◆ CONSIGNE 1 ◆
D'après l'extrait du texte, quelle chose est insupportable ?
◆ CONSIGNE 2 ◆
Restituez sous forme de tableau Markdown les lignes de données, depuis la première jusqu'à celle qui contient "47: (781, 571)" incluse, sans les lignes vides. Mettez le numéro de chaque ligne dans une colonne N° et son texte dans une colonne Ligne.

◆ EXTRAIT DU TEXTE ◆
◆ ◆ ◆ ◆ ◆
[…] Entendre chanter une personne
enrouée, voir danser un
paralytique, cela est pénible : mais surprendre une tête bornée en
train
de philosopher, la chose est insupportable. Pour dissimuler leur manque
d’idées
réelles, beaucoup s’abritent derrière un appareil imposant de longs
mots
composés, de phrases creuses embrouillées, de périodes à perte de vue,
d’expressions
nouvelles et inconnues, toutes choses dont le mélange donne un jargon
d’aspect
savant des plus difficiles à comprendre. Et, avec tout cela, il ne
disent rien.
◆ ◆ ◆ ◆ ◆
◆ EXTRAIT DES DONNÉES ◆
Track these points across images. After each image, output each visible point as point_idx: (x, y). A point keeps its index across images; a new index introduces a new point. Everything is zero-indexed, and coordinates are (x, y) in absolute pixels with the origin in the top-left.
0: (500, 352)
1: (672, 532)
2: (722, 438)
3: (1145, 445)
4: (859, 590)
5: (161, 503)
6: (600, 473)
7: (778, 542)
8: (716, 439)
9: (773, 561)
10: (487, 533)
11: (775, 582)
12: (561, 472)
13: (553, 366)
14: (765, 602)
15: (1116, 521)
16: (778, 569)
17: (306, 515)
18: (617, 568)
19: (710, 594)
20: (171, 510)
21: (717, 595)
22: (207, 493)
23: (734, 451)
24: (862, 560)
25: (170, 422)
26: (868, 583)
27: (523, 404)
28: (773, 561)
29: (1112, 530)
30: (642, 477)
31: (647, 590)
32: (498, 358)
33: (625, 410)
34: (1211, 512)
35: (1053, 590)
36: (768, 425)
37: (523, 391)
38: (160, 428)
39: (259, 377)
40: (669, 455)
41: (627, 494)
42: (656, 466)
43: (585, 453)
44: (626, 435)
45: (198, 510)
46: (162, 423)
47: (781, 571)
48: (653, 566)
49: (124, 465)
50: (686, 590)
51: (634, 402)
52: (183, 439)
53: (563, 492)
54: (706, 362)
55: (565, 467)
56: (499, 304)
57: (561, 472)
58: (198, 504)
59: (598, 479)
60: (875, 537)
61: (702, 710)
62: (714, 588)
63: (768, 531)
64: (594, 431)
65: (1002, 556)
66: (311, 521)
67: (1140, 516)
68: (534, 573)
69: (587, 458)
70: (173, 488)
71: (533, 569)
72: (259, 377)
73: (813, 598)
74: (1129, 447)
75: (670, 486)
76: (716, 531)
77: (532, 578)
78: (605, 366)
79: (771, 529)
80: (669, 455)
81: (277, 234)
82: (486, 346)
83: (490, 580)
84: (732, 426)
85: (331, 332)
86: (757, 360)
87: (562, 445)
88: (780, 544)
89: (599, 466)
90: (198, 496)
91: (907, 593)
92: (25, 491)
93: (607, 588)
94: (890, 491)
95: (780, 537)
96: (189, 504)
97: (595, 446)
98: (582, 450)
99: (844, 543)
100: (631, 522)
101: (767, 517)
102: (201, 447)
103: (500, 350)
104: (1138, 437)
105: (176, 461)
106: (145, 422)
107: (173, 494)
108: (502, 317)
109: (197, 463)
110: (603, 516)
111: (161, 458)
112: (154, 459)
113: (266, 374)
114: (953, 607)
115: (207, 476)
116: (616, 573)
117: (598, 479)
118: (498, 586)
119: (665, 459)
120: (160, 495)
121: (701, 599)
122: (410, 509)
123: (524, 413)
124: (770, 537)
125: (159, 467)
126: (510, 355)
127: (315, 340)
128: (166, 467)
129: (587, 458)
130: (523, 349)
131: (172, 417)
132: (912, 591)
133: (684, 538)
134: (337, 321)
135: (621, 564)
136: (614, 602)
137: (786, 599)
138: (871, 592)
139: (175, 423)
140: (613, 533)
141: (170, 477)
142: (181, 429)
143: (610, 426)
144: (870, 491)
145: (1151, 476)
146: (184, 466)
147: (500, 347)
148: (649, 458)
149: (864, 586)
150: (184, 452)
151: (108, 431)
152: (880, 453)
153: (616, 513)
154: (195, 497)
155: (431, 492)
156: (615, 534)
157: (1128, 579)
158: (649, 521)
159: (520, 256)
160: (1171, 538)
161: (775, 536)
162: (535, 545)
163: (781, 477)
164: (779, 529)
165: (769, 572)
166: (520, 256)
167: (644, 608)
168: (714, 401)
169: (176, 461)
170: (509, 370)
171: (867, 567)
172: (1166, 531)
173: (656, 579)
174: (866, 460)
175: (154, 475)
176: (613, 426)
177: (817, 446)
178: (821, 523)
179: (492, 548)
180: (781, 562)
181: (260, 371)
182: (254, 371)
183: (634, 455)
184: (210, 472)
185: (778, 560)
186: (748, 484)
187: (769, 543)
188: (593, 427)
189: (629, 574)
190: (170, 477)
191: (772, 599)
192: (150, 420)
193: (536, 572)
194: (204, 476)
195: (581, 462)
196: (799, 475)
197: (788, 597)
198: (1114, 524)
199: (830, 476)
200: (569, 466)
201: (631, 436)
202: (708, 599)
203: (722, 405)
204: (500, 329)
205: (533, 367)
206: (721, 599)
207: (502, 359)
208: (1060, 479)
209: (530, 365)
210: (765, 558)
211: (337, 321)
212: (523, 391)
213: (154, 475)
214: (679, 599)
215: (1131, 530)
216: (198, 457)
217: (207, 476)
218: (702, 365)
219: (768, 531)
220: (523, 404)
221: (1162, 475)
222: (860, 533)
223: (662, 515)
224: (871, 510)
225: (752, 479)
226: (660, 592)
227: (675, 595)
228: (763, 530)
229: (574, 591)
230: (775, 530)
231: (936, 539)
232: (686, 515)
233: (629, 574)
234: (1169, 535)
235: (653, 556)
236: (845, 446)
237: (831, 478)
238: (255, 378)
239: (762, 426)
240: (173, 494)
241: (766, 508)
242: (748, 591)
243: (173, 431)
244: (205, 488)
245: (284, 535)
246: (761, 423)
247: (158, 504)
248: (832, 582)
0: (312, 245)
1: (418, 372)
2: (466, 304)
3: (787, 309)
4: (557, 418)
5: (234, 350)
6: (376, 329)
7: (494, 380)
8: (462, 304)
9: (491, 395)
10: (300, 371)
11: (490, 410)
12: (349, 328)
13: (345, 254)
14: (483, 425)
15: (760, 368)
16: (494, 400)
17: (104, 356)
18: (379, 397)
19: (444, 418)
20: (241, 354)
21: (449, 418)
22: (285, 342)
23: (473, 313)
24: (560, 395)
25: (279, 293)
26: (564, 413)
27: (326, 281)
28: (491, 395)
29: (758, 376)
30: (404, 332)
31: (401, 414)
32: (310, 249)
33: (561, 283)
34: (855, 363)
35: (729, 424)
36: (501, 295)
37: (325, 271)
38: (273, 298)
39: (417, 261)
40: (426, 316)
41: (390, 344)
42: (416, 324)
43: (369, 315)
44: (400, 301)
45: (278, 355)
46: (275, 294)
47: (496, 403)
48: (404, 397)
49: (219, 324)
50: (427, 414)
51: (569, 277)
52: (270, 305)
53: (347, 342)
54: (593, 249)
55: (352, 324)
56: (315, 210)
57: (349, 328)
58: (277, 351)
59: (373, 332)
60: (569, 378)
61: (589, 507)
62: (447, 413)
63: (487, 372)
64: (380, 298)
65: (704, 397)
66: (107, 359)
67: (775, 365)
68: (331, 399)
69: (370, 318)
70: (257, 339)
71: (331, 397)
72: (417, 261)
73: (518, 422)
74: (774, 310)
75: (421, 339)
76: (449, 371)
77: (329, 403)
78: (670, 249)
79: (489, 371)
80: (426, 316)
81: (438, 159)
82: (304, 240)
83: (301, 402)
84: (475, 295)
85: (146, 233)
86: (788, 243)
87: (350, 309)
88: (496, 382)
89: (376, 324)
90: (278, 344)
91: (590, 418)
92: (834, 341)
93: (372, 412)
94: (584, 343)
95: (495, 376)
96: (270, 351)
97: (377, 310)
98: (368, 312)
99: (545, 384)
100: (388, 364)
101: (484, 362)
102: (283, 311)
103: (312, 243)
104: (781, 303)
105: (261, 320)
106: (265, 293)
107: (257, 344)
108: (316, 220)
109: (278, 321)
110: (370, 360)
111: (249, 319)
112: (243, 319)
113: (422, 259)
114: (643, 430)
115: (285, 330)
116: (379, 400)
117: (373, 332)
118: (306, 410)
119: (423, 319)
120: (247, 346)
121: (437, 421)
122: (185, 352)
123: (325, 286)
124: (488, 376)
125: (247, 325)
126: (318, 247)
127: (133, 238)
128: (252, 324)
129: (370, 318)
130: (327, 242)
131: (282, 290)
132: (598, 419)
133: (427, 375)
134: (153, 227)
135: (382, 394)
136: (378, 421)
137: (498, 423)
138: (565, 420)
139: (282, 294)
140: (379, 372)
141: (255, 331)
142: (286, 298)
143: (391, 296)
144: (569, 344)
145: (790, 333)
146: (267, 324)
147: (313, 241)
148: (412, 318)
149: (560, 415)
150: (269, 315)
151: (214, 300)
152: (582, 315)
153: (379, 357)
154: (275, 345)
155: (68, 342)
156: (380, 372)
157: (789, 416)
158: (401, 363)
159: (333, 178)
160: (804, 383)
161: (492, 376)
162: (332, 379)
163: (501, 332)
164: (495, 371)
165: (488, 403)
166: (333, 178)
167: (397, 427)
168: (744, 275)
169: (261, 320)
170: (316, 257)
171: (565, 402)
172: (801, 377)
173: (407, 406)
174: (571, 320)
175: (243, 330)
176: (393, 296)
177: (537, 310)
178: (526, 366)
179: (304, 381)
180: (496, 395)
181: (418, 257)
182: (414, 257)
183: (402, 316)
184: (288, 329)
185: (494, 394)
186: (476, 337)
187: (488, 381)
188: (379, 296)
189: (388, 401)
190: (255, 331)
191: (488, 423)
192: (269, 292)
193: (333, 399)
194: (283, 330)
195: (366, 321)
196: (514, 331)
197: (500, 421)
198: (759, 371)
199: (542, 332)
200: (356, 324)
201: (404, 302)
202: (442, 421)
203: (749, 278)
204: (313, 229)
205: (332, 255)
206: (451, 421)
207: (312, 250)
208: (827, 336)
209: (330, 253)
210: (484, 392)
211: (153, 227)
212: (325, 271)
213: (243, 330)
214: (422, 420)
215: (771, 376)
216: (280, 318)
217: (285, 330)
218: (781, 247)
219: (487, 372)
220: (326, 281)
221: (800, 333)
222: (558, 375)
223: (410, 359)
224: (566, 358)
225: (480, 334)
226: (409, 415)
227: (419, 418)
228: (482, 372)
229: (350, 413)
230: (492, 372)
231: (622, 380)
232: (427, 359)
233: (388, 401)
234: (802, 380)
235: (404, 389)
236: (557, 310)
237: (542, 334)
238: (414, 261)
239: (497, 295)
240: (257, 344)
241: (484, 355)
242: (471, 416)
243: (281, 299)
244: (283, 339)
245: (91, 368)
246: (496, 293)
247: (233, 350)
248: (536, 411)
◆ ◆ ◆ ◆ ◆
◆ RÉPONSE 1 ◆
Surprendre une tête bornée en train de philosopher.

◆ RÉPONSE 2 ◆
| N° | Ligne |
|---|---|
| 1 | Track these points across images. After each image, output each visible point as point_idx: (x, y). A point keeps its index across images; a new index introduces a new point. Everything is zero-indexed, and coordinates are (x, y) in absolute pixels with the origin in the top-left. |
| 2 | 0: (500, 352) |
| 3 | 1: (672, 532) |
| 4 | 2: (722, 438) |
| 5 | 3: (1145, 445) |
| 6 | 4: (859, 590) |
| 7 | 5: (161, 503) |
| 8 | 6: (600, 473) |
| 9 | 7: (778, 542) |
| 10 | 8: (716, 439) |
| 11 | 9: (773, 561) |
| 12 | 10: (487, 533) |
| 13 | 11: (775, 582) |
| 14 | 12: (561, 472) |
| 15 | 13: (553, 366) |
| 16 | 14: (765, 602) |
| 17 | 15: (1116, 521) |
| 18 | 16: (778, 569) |
| 19 | 17: (306, 515) |
| 20 | 18: (617, 568) |
| 21 | 19: (710, 594) |
| 22 | 20: (171, 510) |
| 23 | 21: (717, 595) |
| 24 | 22: (207, 493) |
| 25 | 23: (734, 451) |
| 26 | 24: (862, 560) |
| 27 | 25: (170, 422) |
| 28 | 26: (868, 583) |
| 29 | 27: (523, 404) |
| 30 | 28: (773, 561) |
| 31 | 29: (1112, 530) |
| 32 | 30: (642, 477) |
| 33 | 31: (647, 590) |
| 34 | 32: (498, 358) |
| 35 | 33: (625, 410) |
| 36 | 34: (1211, 512) |
| 37 | 35: (1053, 590) |
| 38 | 36: (768, 425) |
| 39 | 37: (523, 391) |
| 40 | 38: (160, 428) |
| 41 | 39: (259, 377) |
| 42 | 40: (669, 455) |
| 43 | 41: (627, 494) |
| 44 | 42: (656, 466) |
| 45 | 43: (585, 453) |
| 46 | 44: (626, 435) |
| 47 | 45: (198, 510) |
| 48 | 46: (162, 423) |
| 49 | 47: (781, 571) |